Just one more thing and you can use the llm, but now let me explain the code:

  1. Import libraries: Import necessary modules for vector stores, embeddings, retrieval chain, LLM integration, and settings.
  2. Create embeddings: Create HuggingFace embeddings similar to the previous code.
  3. Load Chroma vector database: Load the Chroma vector database from the persistence directory using the previously created embeddings.
  4. Commented-out line: The commented line (# print(f"Loaded {vectordb._collection.count()} data")) is used for debugging to print the number of loaded vectors. You can uncomment it if needed.
  5. Build RetrievalQA chain: Construct a RetrievalQA chain. This chain combines the following elements:
    • LLM: This uses the CTransformers class to integrate the large language model specified by llm_modelmodel_type, and configuration from llm_config.
    • Chain type: "stuff" is a placeholder, and you might need to adjust it based on the specific functionality within the RetrievalQA chain.
    • Retriever: This part uses the vectordb.as_retriever method to create a retriever component from the Chroma vector database. The search_kwargs={'k': 1} argument specifies retrieving only the single most relevant document during the search.
  6. User input: Prompt the user to enter a question for the bot using input("Ask the BOT: ").
  7. Process question: Pass the user’s question wrapped in a dictionary ({"query": question}) to the qa_chain for processing.
  8. Print answer: Extract and print the answer from the processing result using "result["result"]".

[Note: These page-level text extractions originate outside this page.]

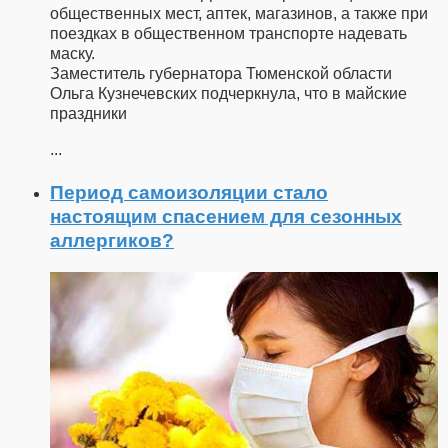
общественных мест, аптек, магазинов, а также при
поездках в общественном транспорте надевать
маску.
Заместитель губернатора Тюменской области
Ольга Кузнечевских подчеркнула, что в майские
праздники
...
Период самоизоляции стало
настоящим спасением для сезонных
аллергиков?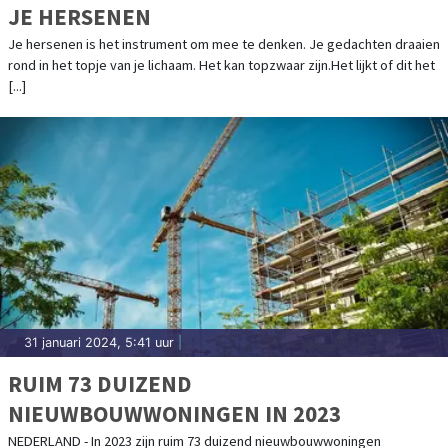
JE HERSENEN
Je hersenen is het instrument om mee te denken. Je gedachten draaien
rond in het topje van je lichaam. Het kan topzwaar zijn.Het lijkt of dit het
[...]
31 januari 2024, 5:41 uur
|
RUIM 73 DUIZEND
NIEUWBOUWWONINGEN IN 2023
NEDERLAND - In 2023 zijn ruim 73 duizend nieuwbouwwoningen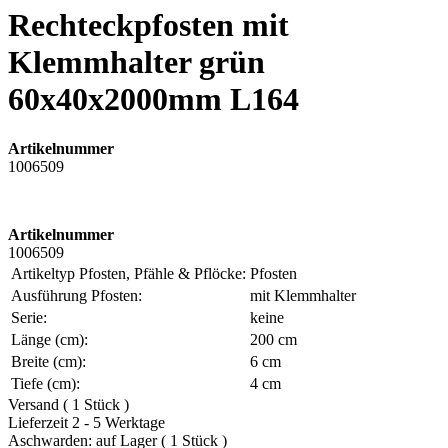
Rechteckpfosten mit
Klemmhalter grün
60x40x2000mm L164
Artikelnummer
1006509
Artikelnummer
1006509
Artikeltyp Pfosten, Pfähle & Pflöcke:
Pfosten
Ausführung Pfosten:
mit Klemmhalter
Serie:
keine
Länge (cm):
200 cm
Breite (cm):
6 cm
Tiefe (cm):
4 cm
Versand ( 1 Stück )
Lieferzeit 2 - 5 Werktage
Aschwarden: auf Lager ( 1 Stück )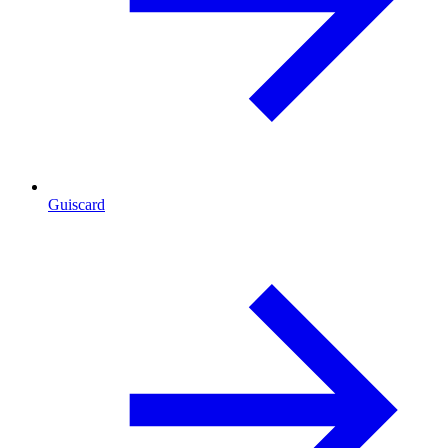
Guiscard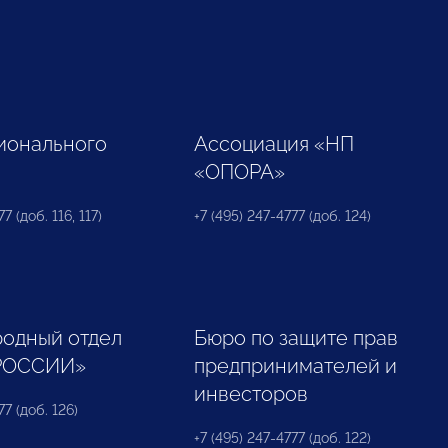
ионального
Ассоциация «НП
«ОПОРА»
7 (доб. 116, 117)
+7 (495) 247-4777 (доб. 124)
одный отдел
Бюро по защите прав
РОССИИ»
предпринимателей и
инвесторов
77 (доб. 126)
+7 (495) 247-4777 (доб. 122)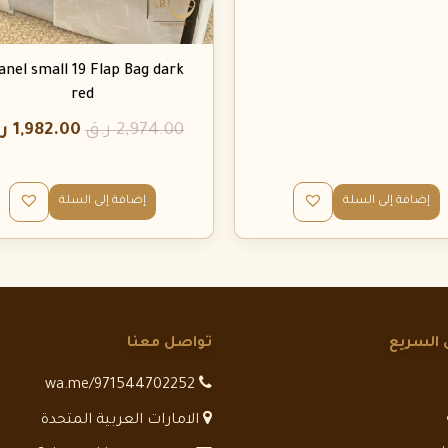
anel small 19 Flap Bag dark
red
2,974.00
ر.ق
1,982.00
ر
إضافة إلى السلة
إضافة إلى السلة
 السريع
تواصل معنا
wa.me/971544702252
الامارات العربية المتحدة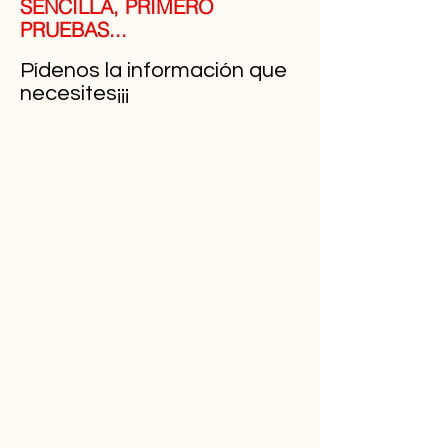
SENCILLA, PRIMERO
PRUEBAS...
Pídenos la información que
necesites¡¡¡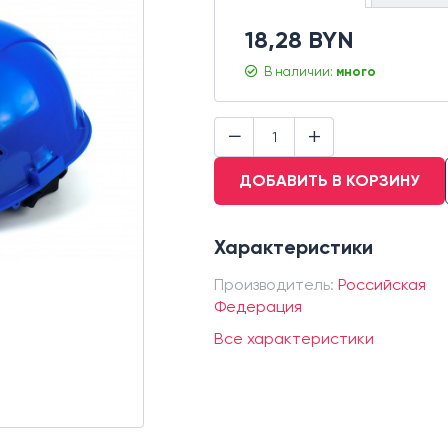
18,28 BYN
В наличии:
много
−
+
ДОБАВИТЬ В КОРЗИНУ
Характеристики
Производитель:
Российская
Федерация
Все характеристики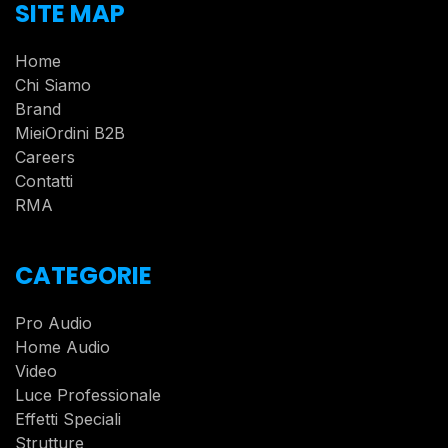
SITE MAP
Home
Chi Siamo
Brand
MieiOrdini B2B
Careers
Contatti
RMA
CATEGORIE
Pro Audio
Home Audio
Video
Luce Professionale
Effetti Speciali
Strutture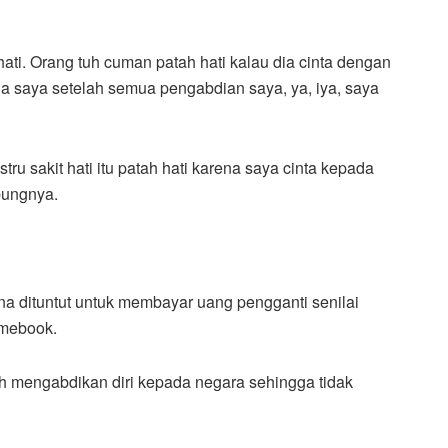
hati. Orang tuh cuman patah hati kalau dia cinta dengan
a saya setelah semua pengabdian saya, ya, iya, saya
ustru sakit hati itu patah hati karena saya cinta kepada
mbungnya.
a dituntut untuk membayar uang pengganti senilai
omebook.
ah mengabdikan diri kepada negara sehingga tidak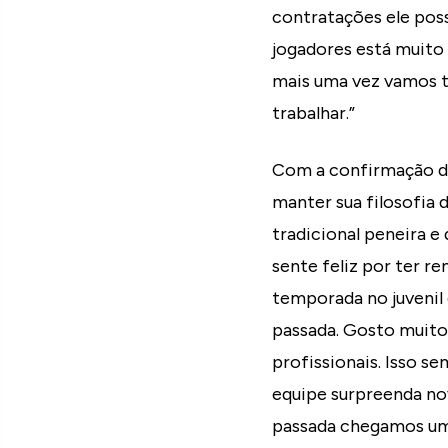
contratações ele poss
jogadores está muito
mais uma vez vamos t
trabalhar.”
Com a confirmação de
manter sua filosofia d
tradicional peneira e
sente feliz por ter r
temporada no juvenil 
passada. Gosto muito
profissionais. Isso s
equipe surpreenda n
passada chegamos um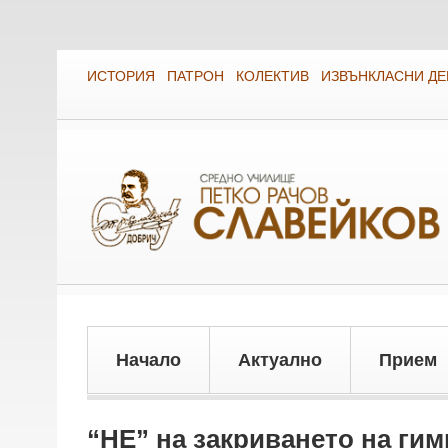
ИСТОРИЯ
ПАТРОН
КОЛЕКТИВ
ИЗВЪНКЛАСНИ Д
Начало
Актуално
Прием
“НЕ” на закриването на гим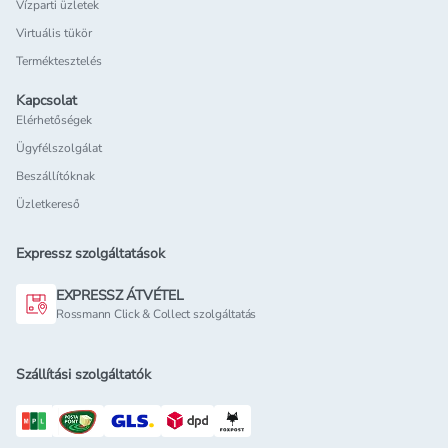
Vízparti üzletek
Virtuális tükör
Terméktesztelés
Kapcsolat
Elérhetőségek
Ügyfélszolgálat
Beszállítóknak
Üzletkereső
Expressz szolgáltatások
EXPRESSZ ÁTVÉTEL
Rossmann Click & Collect szolgáltatás
Szállítási szolgáltatók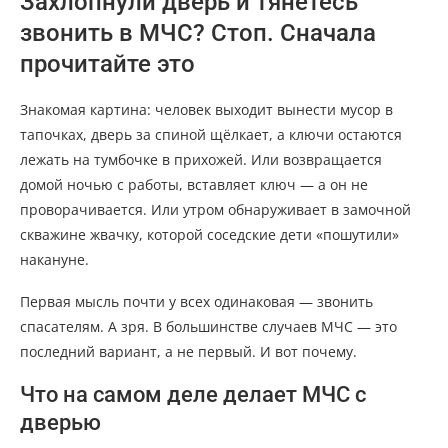
Захлопнули дверь и тянетесь
звонить в МЧС? Стоп. Сначала
прочитайте это
Знакомая картина: человек выходит вынести мусор в
тапочках, дверь за спиной щёлкает, а ключи остаются
лежать на тумбочке в прихожей. Или возвращается
домой ночью с работы, вставляет ключ — а он не
проворачивается. Или утром обнаруживает в замочной
скважине жвачку, которой соседские дети «пошутили»
накануне.
Первая мысль почти у всех одинаковая — звонить
спасателям. А зря. В большинстве случаев МЧС — это
последний вариант, а не первый. И вот почему.
Что на самом деле делает МЧС с
дверью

And finally the file that we can tweak the RAG:

data_path = r"path_to_your_dir"
embedding_model = "sentence-transformers/distiluse-base-multilingual-cased-v1"
llm_model = "TheBloke/zephyr-7B-beta-GGUF"
llm_config = {'max_new_tokens': 128, 'repetition_penalty': 1.1, 'temperature': 0.2}
persist_directory = 'your_db_dir'

As you can see in the first and second python script i called this configuration file llmsettings.py you can change it but is also necessary to make those alterations in all the files.

In your terminal just run the script of the ingestion. This script will process your documents and store the information in the database.
Once the ingestion script finishes, run the second script. This script will start the interface where you can interact with the BOT.

RAG is a powerful tool that bridges the gap between LLMs and the real world. By providing a constant stream of fresh facts, RAG paves the way for a new generation of AI that’s not only intelligent but also reliable.